Происходящее в последние годы резко изменило паттерн молодых россиян, стремящихся связать свою жизнь с серьезной наукой. Рост числа обучающихся в зарубежных вузах превысил в 2000–2015 годах 400 %, и это не связано прямо с большей доступностью платного образования вследствие повышения благосостояния россиян: более ¾ всех российских студентов обучаются в Европе и Северной Америке по грантовой системе, пройдя сложный отбор; при этом доля возвращающихся в Россию едва достигает 30 % (в Китае — более 80 %)[394]
. Проблемы карьерного роста актуальны отнюдь не только в общественно-научных дисциплинах: на начало 2010-х пришелся пик карьер тех ученых, которые в сравнительно молодом возрасте (30–40 лет) переехали в Москву или Петербург из провинциальных вузов в 1990-е годы, компенсируя миграционный отток того времени; сейчас они прочно контролируют управленческие позиции в своих институциях и не заинтересованы в конкурентах. В результате приток молодых кадров ограничен как естественными, так и искусственными причинами: средний возраст академиков и членов-корреспондентов РАН превышает сегодня 70 лет.Таким образом, можно констатировать, что Россия выпадает из глобального тренда на формирование knowledge society: образование становится скорее формальностью; общественные науки превращаются в инструмент идеологической обработки граждан; передовые научные исследования ведутся все менее активно, а за оригинальные разработки выдаются фиктивные достижения. Российские технологии во многом существуют на позднесоветском «заделе» (как в космонавтике или военно-промышленном комплексе), но он близок к исчерпанию. Для попытки прорыва, вовсе не очевидно успешной, необходимы не только масштабные финансовые вливания, но и качественные научные коллективы, соответствующая мировым аналогам интеллектуальная свобода и, главное, востребованность результатов исследований как экономикой, так и политической элитой. В России, напротив, всё способствует подмене знания мнениями; снижению внимания к фактам; переходу от аргументов к истерике; формированию системы, в которой правильной может быть только точка зрения вышестоящего руководителя. Причем к этой нарастающей несовременности добавляется еще один элемент, который для развитого мира является особенно странным.

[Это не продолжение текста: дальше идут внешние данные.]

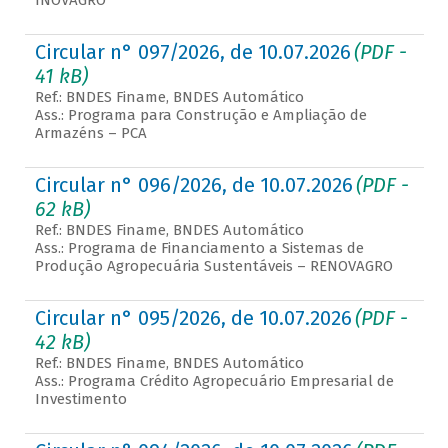
INOVAGRO
Circular n° 097/2026, de 10.07.2026
(PDF -
41 kB)
Ref.: BNDES Finame, BNDES Automático
Ass.: Programa para Construção e Ampliação de
Armazéns – PCA
Circular n° 096/2026, de 10.07.2026
(PDF -
62 kB)
Ref.: BNDES Finame, BNDES Automático
Ass.: Programa de Financiamento a Sistemas de
Produção Agropecuária Sustentáveis – RENOVAGRO
Circular n° 095/2026, de 10.07.2026
(PDF -
42 kB)
Ref.: BNDES Finame, BNDES Automático
Ass.: Programa Crédito Agropecuário Empresarial de
Investimento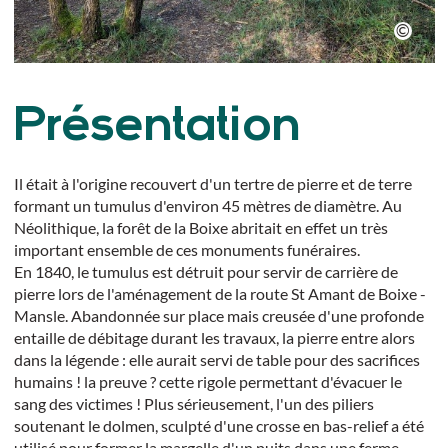
Présentation
Il était à l'origine recouvert d'un tertre de pierre et de terre
formant un tumulus d'environ 45 mètres de diamètre. Au
Néolithique, la forêt de la Boixe abritait en effet un très
important ensemble de ces monuments funéraires.
En 1840, le tumulus est détruit pour servir de carrière de
pierre lors de l'aménagement de la route St Amant de Boixe -
Mansle. Abandonnée sur place mais creusée d'une profonde
entaille de débitage durant les travaux, la pierre entre alors
dans la légende : elle aurait servi de table pour des sacrifices
humains ! la preuve ? cette rigole permettant d'évacuer le
sang des victimes ! Plus sérieusement, l'un des piliers
soutenant le dolmen, sculpté d'une crosse en bas-relief a été
utilisé pour former la margelle d'un puits dans une ferme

Речь, разумеется, идет о религии и той индоктринации, которая исходит от Русской православной церкви, ставшей в последние годы, как это часто подчеркивается, по сути, отделом воспитания и пропаганды президентской администрации. Не вдаваясь детально в историю, можно сказать, что роль церкви в России во все времена была совершенно особой: унаследованное от Византии как «государственная» религия, православие выстраивалось в первую очередь для сервильной поддержки действующей власти и старательно охраняло свою «территорию». Его «коллаборационизм» оценили даже монголы, никогда не препятствовавшие его развитию и специальными документами легализовавшие как права собственности церкви на имущество, так и полномочия по сбору десятины[395]
, справедливо полагая, что русские церковники идеально ретранслируют волю любой власти. После освобождения от ига церковные иерархи сделали очень много как для утверждения власти русских царей, так и для изображения России новым центром мира, который не нуждается в совершенствованиях. Вполне понятно поэтому, что реформаторы и «прогрессисты» — от Петра I до коммунистов — откровенно не жаловали РПЦ, то подчиняя ее себе, то попросту пытаясь уничтожить.